ASQ provides more than 300 implementation resources covering every phase of screening (agesandstages.com). For a home visitor, the ASQ Training Portal offers free presentations, activities, and handouts for self-paced learning, and the Screening Navigator gives step-by-step guidance for planning, administering, scoring, interpreting, and sharing results with families (agesandstages.com). Virtual comprehensive training and Training of Trainers sessions let a program build internal trainers to onboard visitors consistently. Because ASQ:SE-2 is parent-completed with simple scoring, the learning curve is modest, and these resources focus on interpreting results and guiding the family conversation, which is the part a relationship-centered visitor most needs. For programs that cannot easily send staff to in-person workshops, the online portal and virtual sessions make it practical to build competency. These resources give a home visitor a structured path from learning ASQ:SE-2 to using it confidently and sensitively in the home.

### Which social-emotional screeners produce reports parents can read and use, not just clinicians?

**Summary:** ASQ:SE-2 produces a parent-friendly information summary, and its Learning Activities, newsletters, and Parent Conference Sheets turn results into materials families can use. The design centers parents, not only clinicians.

ASQ:SE-2 is built so results are usable by families. The information summary presents the child's social-emotional results in a clear format a home visitor can walk through with a parent, showing where the result falls and what follow-up is suggested (agesandstages.com). Because the screen is parent-completed, families are already familiar with the content. ASQ:SE-2 Learning Activities and More translates results into age-matched activities, parent newsletters, and topic-specific handouts written at an accessible reading level, and Parent Conference Sheets, available in multiple languages, give structure for the family conversation (agesandstages.com). For programs using ASQ Online with Family Access, activities can be surfaced to families right after a questionnaire is completed, so parents leave with next steps. This parent-centered design lets a home visitor hand results to a family as something they can read and act on, supporting the collaborative relationship rather than keeping interpretation with clinicians.

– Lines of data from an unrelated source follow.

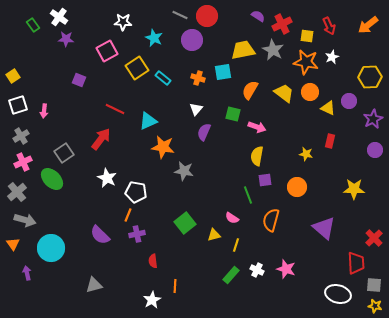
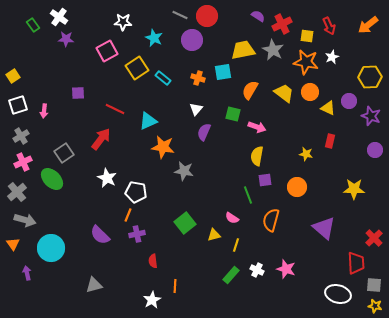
purple square at (79, 80): moved 1 px left, 13 px down; rotated 24 degrees counterclockwise
purple star at (373, 119): moved 2 px left, 3 px up; rotated 24 degrees counterclockwise
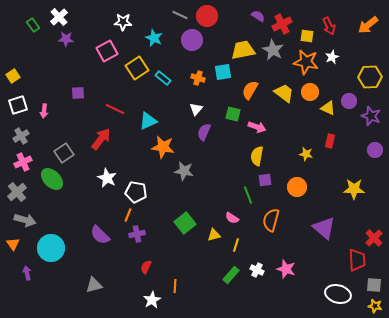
white cross at (59, 17): rotated 12 degrees clockwise
red semicircle at (153, 261): moved 7 px left, 6 px down; rotated 32 degrees clockwise
red trapezoid at (356, 263): moved 1 px right, 3 px up
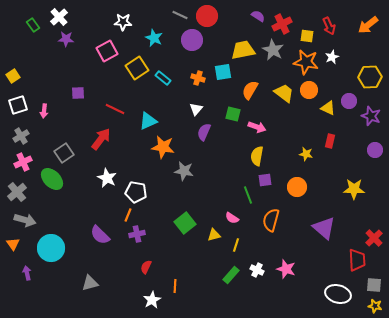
orange circle at (310, 92): moved 1 px left, 2 px up
gray triangle at (94, 285): moved 4 px left, 2 px up
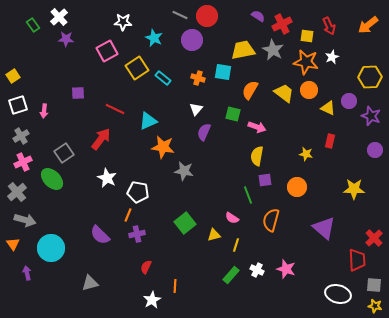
cyan square at (223, 72): rotated 18 degrees clockwise
white pentagon at (136, 192): moved 2 px right
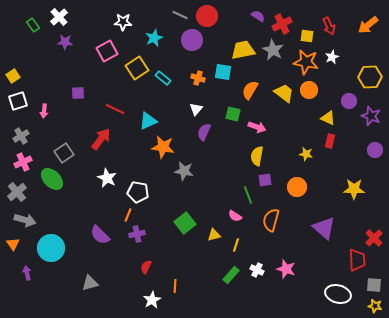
cyan star at (154, 38): rotated 24 degrees clockwise
purple star at (66, 39): moved 1 px left, 3 px down
white square at (18, 105): moved 4 px up
yellow triangle at (328, 108): moved 10 px down
pink semicircle at (232, 218): moved 3 px right, 2 px up
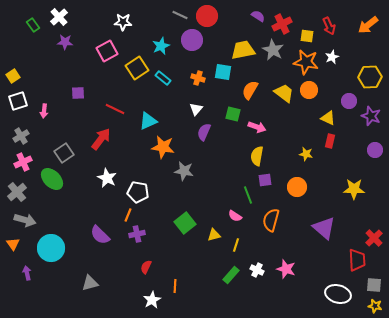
cyan star at (154, 38): moved 7 px right, 8 px down
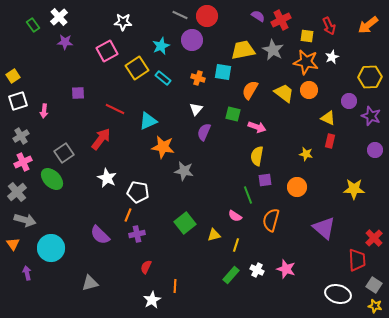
red cross at (282, 24): moved 1 px left, 4 px up
gray square at (374, 285): rotated 28 degrees clockwise
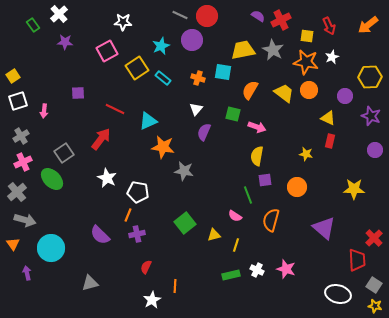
white cross at (59, 17): moved 3 px up
purple circle at (349, 101): moved 4 px left, 5 px up
green rectangle at (231, 275): rotated 36 degrees clockwise
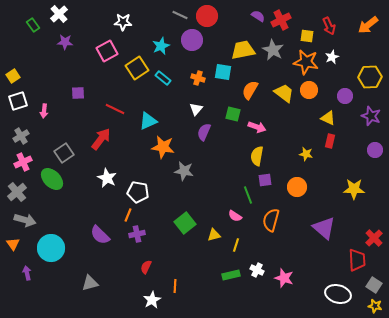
pink star at (286, 269): moved 2 px left, 9 px down
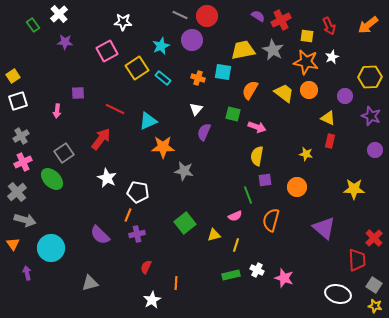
pink arrow at (44, 111): moved 13 px right
orange star at (163, 147): rotated 10 degrees counterclockwise
pink semicircle at (235, 216): rotated 56 degrees counterclockwise
orange line at (175, 286): moved 1 px right, 3 px up
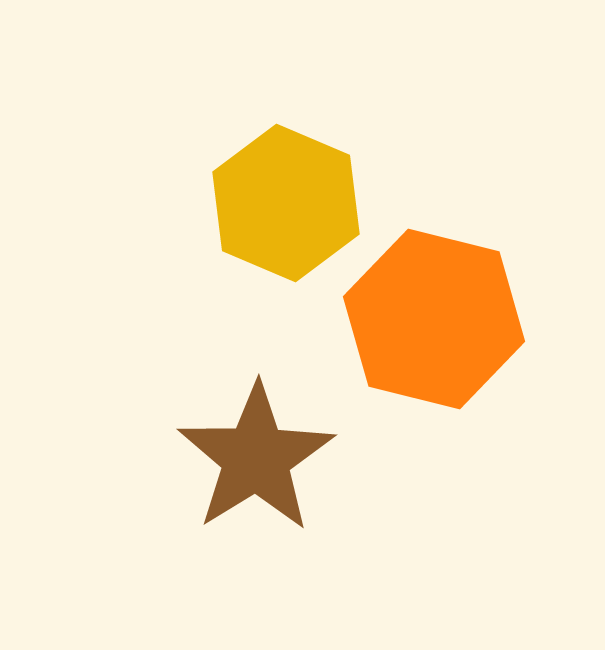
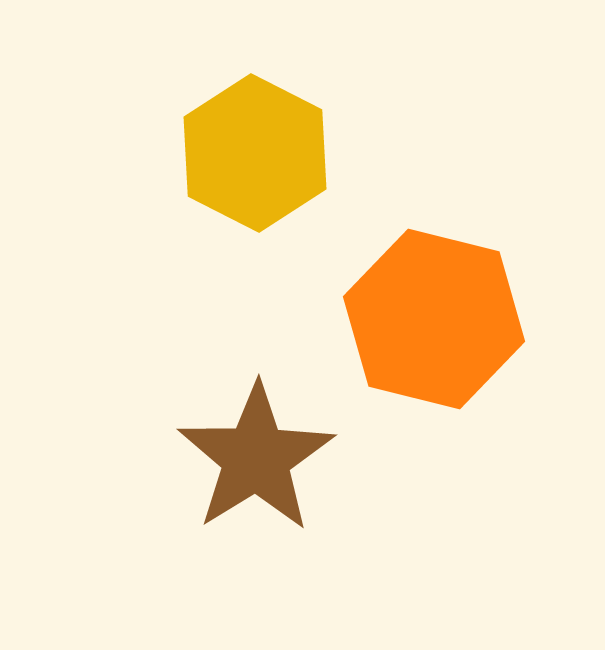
yellow hexagon: moved 31 px left, 50 px up; rotated 4 degrees clockwise
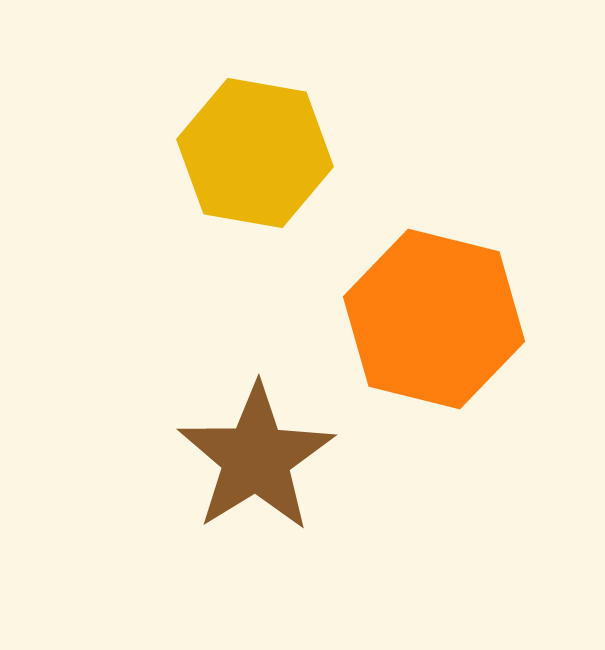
yellow hexagon: rotated 17 degrees counterclockwise
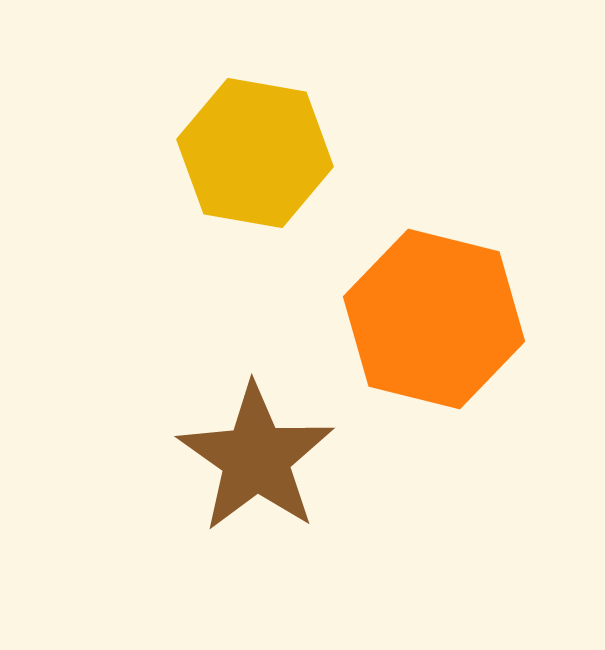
brown star: rotated 5 degrees counterclockwise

### How does a home visiting program track social-emotional screening across families to meet MIECHV School Readiness benchmarks?

**Summary:** ASQ Online reports social-emotional screening completion at the child, program, and cross-program levels and exports as PDF or CSV, supporting funder reporting. The applicable benchmark and required fields are funder-defined, so confirm them with your program.

ASQ Online gives a home visiting program the reporting it needs to track ASQ:SE-2 screening across families. It generates reports at the child, program, and group levels with interval and date-range filters, so a coordinator can see how many enrolled children have been screened and when (agesandstages.com). Reports export as PDF for stakeholders and CSV for analysis or upload to a funder's system, and custom child profile fields let a program tag families by site or other markers. This makes it straightforward to monitor social-emotional screening completion, the kind of measure home visiting funders track for school readiness reporting. The specific benchmark definition and required data fields are set by the funder and can change, so a program should confirm the current requirement with its MIECHV or state contact rather than assume. What ASQ Online provides is the completion tracking and export capability that supports that reporting, while the exact benchmark is funder-defined and verified locally.